Aucun manuel pour dire que c’est là qu’il faut lâcher, pour promettre qu’il n’y aura plus de bons jours, que je tente ou non l’ultime perfusion sur des reins malades et un cœur fatigué. Aucun manuel pour jurer que ce n’est pas une erreur de vouloir arrêter là. Pour taire l’incertitude et cette terrible impression de baisser les bras par facilité.

Tout le monde parle de ce dernier geste d’amour mais je l’ai vécu et le vis encore comme une trahison. J’ai voulu mourir que de prononcer ses mots, consciente que j’étais acculée, qu’il fallait les donner.

« Endormez-le, s’il vous plaît. »

Il est resté prostré sur la table d’examen pendant le rendez-vous, ce n’était plus ma patate exubérante, celle qui avait du mal à démêler ses pattes avec son trop-plein d’énergie. Celle qui courait après les lapins et me piquait ma bouffe sans remords ni regrets. Celle qui jouait au chien-potté derrière la porte vitrée le matin quand je partais travailler, celle qui aboyait et sautillait quand j’en revenais.

Une fois en salle d’opération, je t’ai dit une dernière fois combien je t’aimais, combien tu t’étais battu jusqu’au bout comme un champion.
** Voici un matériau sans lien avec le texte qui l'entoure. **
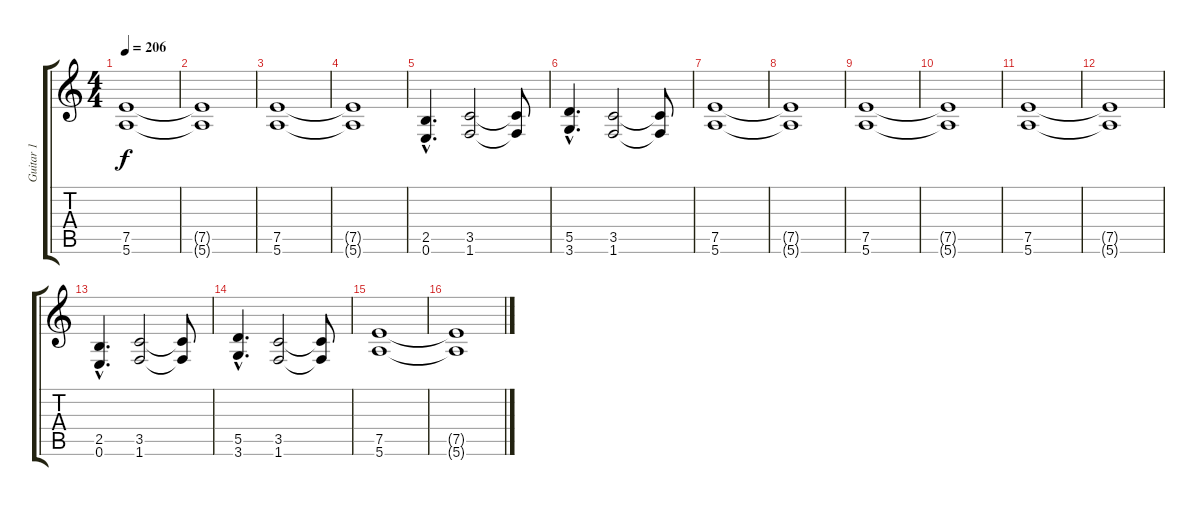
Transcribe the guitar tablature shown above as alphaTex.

Combien tu es le meilleur chien de la Terre mais chut ne le dis pas à Aloe. Puis j’ai voulu aller très vite, pour éviter que tu angoisses dans cette salle étrange, et parce que ça m’était insupportable, ce tic-tac au-dessus de nos têtes. Je t’aime je t’aime je t’aime. (vous pouvez l’anesthésier). Je t’aime je t’aime je t’aime. (vous pouvez injecter). Je suis désolée. Tellement désolée.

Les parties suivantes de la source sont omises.